# [Questões de análise]
1. No texto sobre o dia de massagens ayurvédicas na Madeira, o que fazem os vidros da sala de relaxamento?
2. Prolongue o texto sobre o dia de massagens ayurvédicas na Madeira a partir do ponto em que termina.

Nessa altura, ainda não imaginava que me ia embalar na viagem do resto do dia, mas do lado de fora do consultório já se estalavam dedos para a minha massagem. Bom, a da manhã, porque de tarde viria outra…
É aqui que começo a pensar que devíamos fazer isto uma vez por semestre e não por ano.
Numa sala iluminada com luz fraca e velas, deito-me para a massagem. Podia ter escolhido entre Mukabhyanga (massagem ayurvédica de óleo no rosto e parte superior do corpo) ou Padabhyanga (massagem ayurvédica de óleo aos pés e pernas) ou Panahasveda (massagem ayurvédica de óleo nas costas). Um pormenor… não posso dizer qual foi, porque experimentei um pouco de todas, mas garanto que qualquer uma delas é de se lhe tirar o chapéu. Aconselho vivamente a quem precisa de repor energias.
Voltei para a sala de relaxamento. A única na Madeira cujos vidros filtram os raios ultravioleta maus e deixam apenas passar os bons. O que eu aprendi nesse dia. Sem necessidade de utilizar protector. Estava de tal forma relaxada e cheia de óleo, de roupão e pantufas, que pus despertador para o caso de a massagem começar a fazer efeito.
Uma boa decisão. O telemóvel em modo de voo, não fosse tocar e assim, um encosto breve, na espreguiçadeira. Lá está, mulher prevenida vale por duas: só me lembro do despertador ter tocado cinco minutos antes do almoço e de ter olhado para o lado e visto o casal que nem senti chegar. Curiosamente, o primeiro dos dois ou três homens que vi no hotel durante todo o dia. Mulheres, mais do que aquela dúzia com quem tinha feito ioga de manhã.
A refeição tem chá de caninha, gengibre é coisa da receita da manhã. Saladas, hambúrguer de soja, azeitonas, comida vegetariana, nada melhor do que uma cura ayurvédica para entender o significado e a importância de tudo aquilo. As outras mulheres chegam e sentam-se, apreciam a refeição e curam-se. Mais um dia. Fico a saber que algumas vêm pela quinzena, outras uma semana, outras só o fim de semana. E há quem passe o dia…
De repente, vejo chegar à minha frente uma taça de morangos com natas. Depois de me ter portado tão bem ao almoço, não posso aceitar a tentação, mas depressa me explica a simpática colaboradora que as natas são vegetais e tem sementes de papoila a embelezar. Aceito.

# [Registos do conjunto]
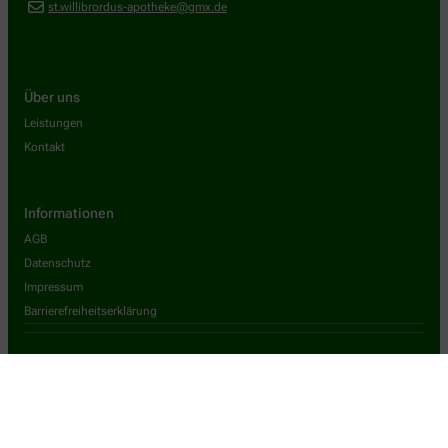
st.willibrordus-apotheke@gmx.de
Über uns
Leistungen
Kontakt
Informationen
AGB
Datenschutz
Impressum
Barrierefreiheitserklärung
Wir legen großen Wert auf den Schutz Ihrer persönlichen Daten und
garantieren die sichere Übertragung durch eine SSL-
Verschlüsselung.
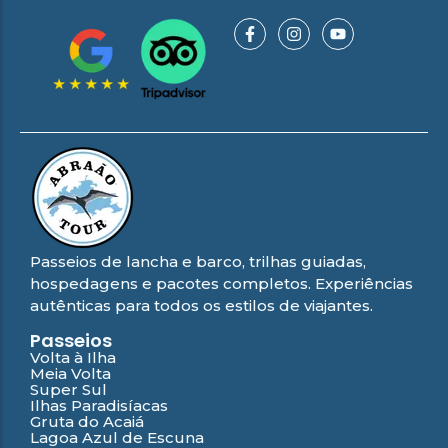
Passeios de lancha e barco, trilhas guiadas,
hospedagens e pacotes completos. Experiências
autênticas para todos os estilos de viajantes.
Passeios
Volta à Ilha
Meia Volta
Super Sul
Ilhas Paradisíacas
Gruta do Acaiá
Lagoa Azul de Escuna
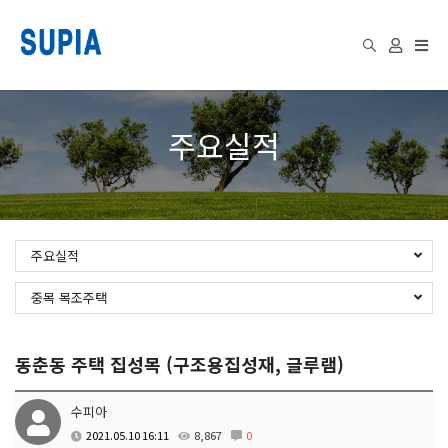
Togg
주요실적
navi
주요실적
중목 목조주택
동춘동 주택 집성목 (구조용집성재, 글루램)
수피아
2021.05.10 16:11
8,867
0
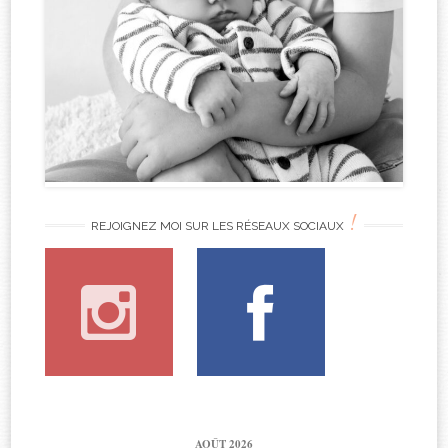
!
REJOIGNEZ MOI SUR LES RÉSEAUX SOCIAUX
AOÛT 2026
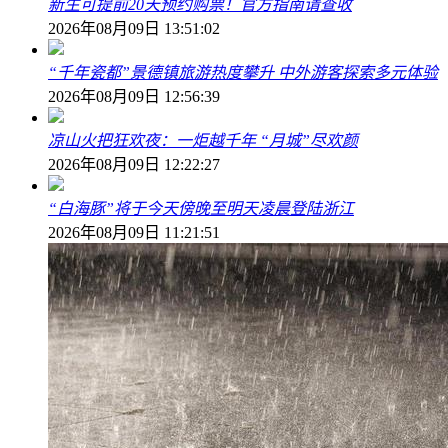
新生可提前20天预约购票！官方指南请查收
2026年08月09日 13:51:02
“千年瓷都”景德镇旅游热度攀升 中外游客探索多元体验
2026年08月09日 12:56:39
凉山火把狂欢夜：一炬越千年 “月城”尽欢颜
2026年08月09日 12:22:27
“白海豚”将于今天傍晚至明天凌晨登陆浙江
2026年08月09日 11:21:51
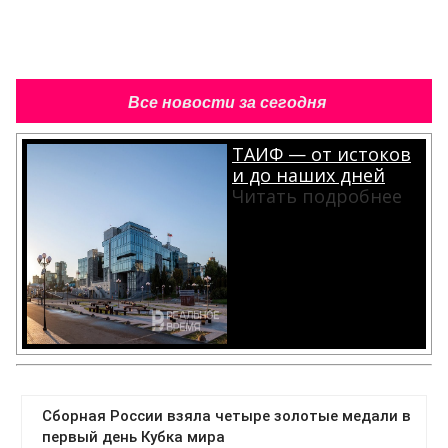
Все новости за сегодня
ТАИФ — от истоков
и до наших дней
Читать подробнее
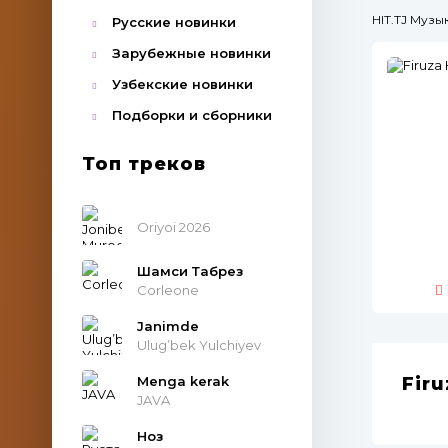
HIT.TJ Муз
Русские новинки
Зарубежные новинки
Узбекские новинки
Подборки и сборники
Топ треков
Oriyoi 2026
Шамси Табрез
Corleone
Janimde
Ulug’bek Yulchiyev
Menga kerak
Firu
JAVA
Ноз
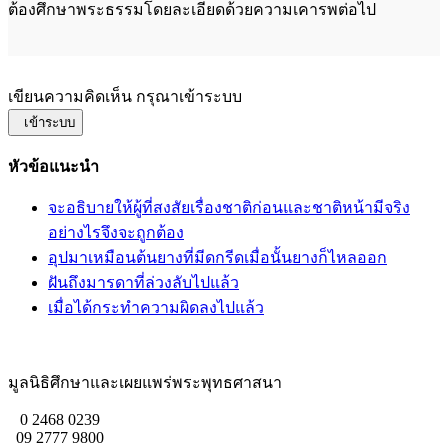
ต้องศึกษาพระธรรมโดยละเอียดด้วยความเคารพต่อไป
เขียนความคิดเห็น กรุณาเข้าระบบ
เข้าระบบ
หัวข้อแนะนำ
จะอธิบายให้ผู้ที่สงสัยเรื่องชาติก่อนและชาติหน้ามีจริง
อย่างไรจึงจะถูกต้อง
อุปมาเหมือนต้นยางที่มีดกรีดเมื่อนั้นยางก็ไหลออก
ฝันถึงมารดาที่ล่วงลับไปแล้ว
เมื่อได้กระทำความผิดลงไปแล้ว
มูลนิธิศึกษาและเผยแพร่พระพุทธศาสนา
0 2468 0239
09 2777 9800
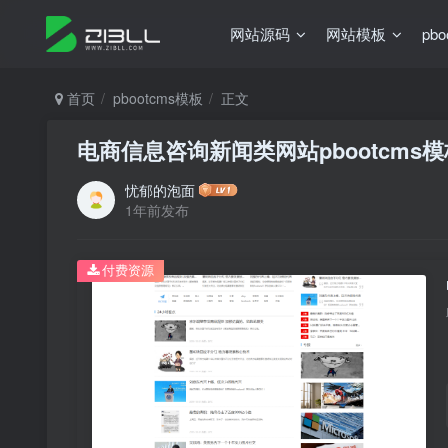
网站源码
网站模板
pb
首页
pbootcms模板
正文
电商信息咨询新闻类网站pbootcms
忧郁的泡面
1年前发布
付费资源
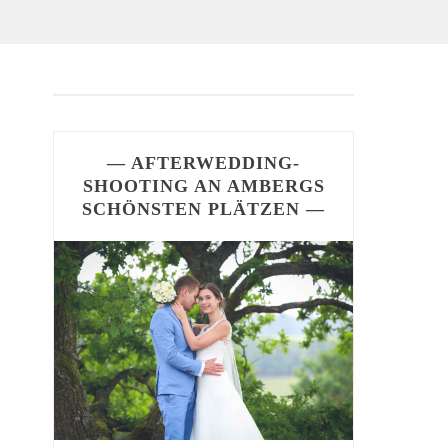
— AFTERWEDDING-
SHOOTING AN AMBERGS
SCHÖNSTEN PLÄTZEN —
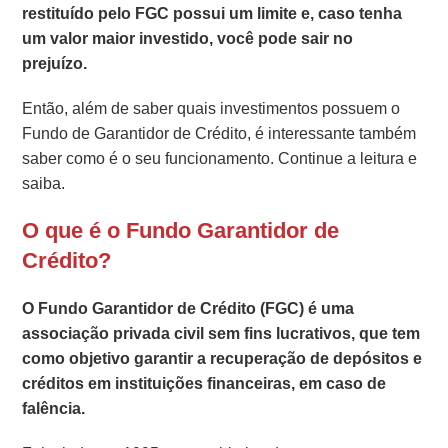
restituído pelo FGC possui um limite e, caso tenha
um valor maior investido, você pode sair no
prejuízo.
Então, além de saber quais investimentos possuem o
Fundo de Garantidor de Crédito, é interessante também
saber como é o seu funcionamento. Continue a leitura e
saiba.
O que é o Fundo Garantidor de
Crédito?
O Fundo Garantidor de Crédito (FGC) é uma
associação privada civil sem fins lucrativos, que tem
como objetivo garantir a recuperação de depósitos e
créditos em instituições financeiras, em caso de
falência.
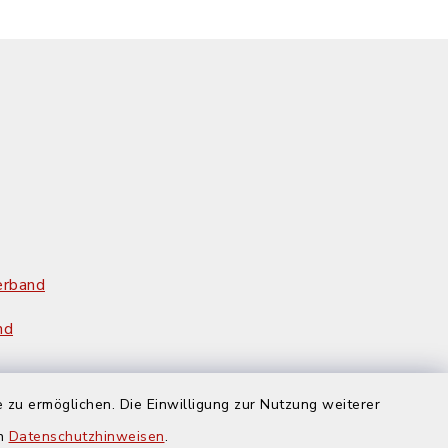
erband
nd
 Rendburg-
 zu ermöglichen. Die Einwilligung zur Nutzung weiterer
en
Datenschutzhinweisen
.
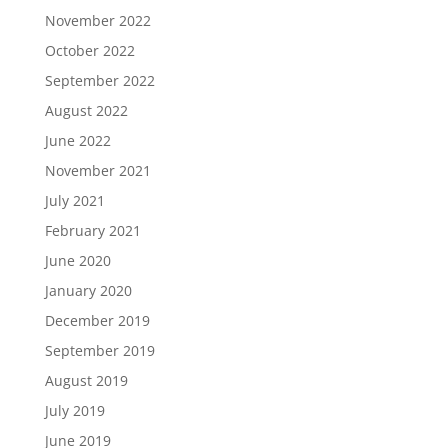
November 2022
October 2022
September 2022
August 2022
June 2022
November 2021
July 2021
February 2021
June 2020
January 2020
December 2019
September 2019
August 2019
July 2019
June 2019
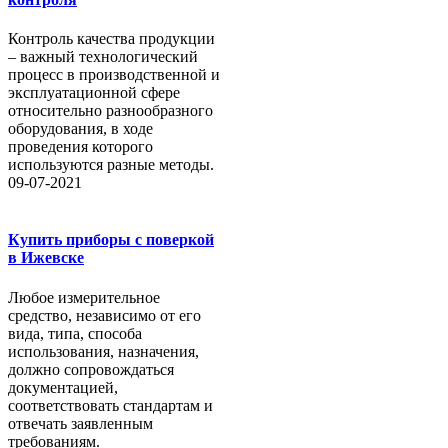
Контроль качества продукции
– важный технологический
процесс в производственной и
эксплуатационной сфере
относительно разнообразного
оборудования, в ходе
проведения которого
используются разные методы.
09-07-2021
Купить приборы с поверкой
в Ижевске
Любое измерительное
средство, независимо от его
вида, типа, способа
использования, назначения,
должно сопровождаться
документацией,
соответствовать стандартам и
отвечать заявленным
требованиям.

# [Respostas por tarefa]
1. Filtram os raios ultravioleta maus e deixam passar apenas os bons.

2.
Deito-me mais um pouco, desta vez na espreguiçadeira do jardim. Não estou cansada, claro, mas o dia é de relaxamento e não de se preocupar. Acho que vou voltar uma vez a cada três meses. É isso. Um trimestre é o suficiente para o corpo pedir um dia daqueles e o espírito agradecer o mimo.
A meia tarde vou ter de novo ao centro nevrálgico, não sem antes ter passado pela loja do hotel onde se pode encontrar todo o tipo de pedras e de cremes para as maleitas. Já se prepara a minha segunda massagem do dia.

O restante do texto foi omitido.